• USING THE INFORMATION
**A.** In the thread on flattening a speaker's frequency response in software, why does the answer favor a windowed FIR filter design over Parks-McClellan? Answer in one to three sentences.
**B.** Carry on the thread on flattening a speaker's frequency response in software from the point where it stops.

• PAGE EXCERPT
○ ○ ○

I have a speaker for which I know the frequency response curve (-5dB at 600Hz, -3dB at 700Hz, ... +5dB at 10kHz). This response curve is not as flat as I would like, and so I want to write a script which takes an audio file as input, and then transforms it such that when this new audio is played out through the speaker, it sounds like what the original file would sound like if it were played through a speaker with an actually flat response curve. (Basically, I want to flatten the frequency response of this speaker in software.)

What would be the best way of going about this? My first instinct is to Fourier transform the audio signal, reweight each Fourier coefficient according to the inverse of the amplitude at the corresponding frequency in the frequency response curve, and then inverse Fourier transform the result. However I imagine that such a direct approach would result in problems such as ringing artifacts, and I know that there are ways of performing similar tasks through the use of specially designed filters.

  • $\begingroup$ What you need is a filter with a frequency response that is the inverse of the speaker: +5 dB at 600 Hz, +3 dB at 700 Hz, and so on. Once you have the filter, you simply convolve it with the audio. You need to take care of not saturating the audio and so on, but this should work (disclaimer: I'm no audio expert). $\endgroup$
    – MBaz
    Commented Sep 15, 2016 at 0:07
  • $\begingroup$ Well, I could naively create such a filter by manually constructing a signal in frequency-space having the desired response curve and then inverse-Fourier transforming it, but then I would again be concerned about this signal causing unexpected artifacts. Is there some other more canonical way of creating a filter having the right properties? $\endgroup$
    – jon_simon
    Commented Sep 15, 2016 at 0:18
  • $\begingroup$ Yes, the easiest way to proceed is to use a DSP program to calculate the filter. You can use for instance fir2 in Matlab or remez in Octave (which is free). $\endgroup$
    – MBaz
    Commented Sep 15, 2016 at 1:21
  • 1
    $\begingroup$ you might want to consider a cascade of biquad EQ filter sections. like a Graphic EQ. that's what they normally use to compensate for what a loudspeaker and/or room does to a signal chain. $\endgroup$ Commented Sep 15, 2016 at 3:30

2 Answers 2


Oops I misread your question and thought you have a microphone recording of the speaker output with given audio, and answered that. Well here is anyway, as some parts still apply:

Like others have suggested in comments, designing a filter is the way to go. I would recommend a windowed FIR filter design rather than Parks-McClellan. From MATLAB documentation:

firpm exhibits discontinuities at the head and tail of its impulse response due to this equiripple nature.

Our ears analyze sound with kind of wavelets so they may detect those discontinuities before and after impulsive sounds. With windowed filter design however you can choose a window that smoothly starts from and ends at value 0, avoiding creating such discontinuities.

○ ○ ○

• DATA SHOWN
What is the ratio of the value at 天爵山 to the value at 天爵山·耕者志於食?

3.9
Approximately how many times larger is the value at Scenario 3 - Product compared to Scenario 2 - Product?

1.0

○ ○ ○

• ANSWERS BELOW
**A.** Parks-McClellan (firpm) gives an impulse response with discontinuities at its head and tail because of its equiripple nature, and since our ears analyze sound with something like wavelets, they may detect those discontinuities before and after impulsive sounds. A windowed design lets you choose a window that starts and ends smoothly at zero, so it avoids creating such discontinuities.

**B.**
Doing division (inverse of the amplitude) is a bit dangerous, because if you divide something by a number close to zero you get a huge value. Discrete Fourier transform results often contain values close to zero. If you have a long audio file then you can split the audio into shorter pieces with say 50 % overlap, multiply each with a window function, and calculate the mean squared magnitude of their discrete Fourier transforms (discarding phase). The square root of this is the root mean square spectral power, which is unlikely to be zero anywhere. Do this for both the speaker and raw audio and bin-wise divide the root-mean-square spectral power of the latter by the first. Still, you may get very large values if the speaker is unable to reproduce very low or very high frequencies. You can set a (soft) limit to how much correction you do at most, and you can even softly ramp the correction to nothing at frequencies you know the speaker simply cannot reproduce. Assuming zero phase for all bins, you can directly inverse discrete Fourier transform the division result to get an unwindowed zero-phase impulse response. You would then multiply the unwindowed impulse response with a window function which can be much shorter than the transform result, giving you a practical, short filter impulse response.

One more trick is to convert the filter to its minimum-phase counterpart, which will completely eliminate pre-ringing (taking place before the main peak in the impulse response). There are specialized methods for doing this that preserve the magnitude frequency response. I would not worry about post-ringing because real-world acoustics will give you plenty of post-ringing and echos anyhow and we are used to masking them.


Couple software you could use.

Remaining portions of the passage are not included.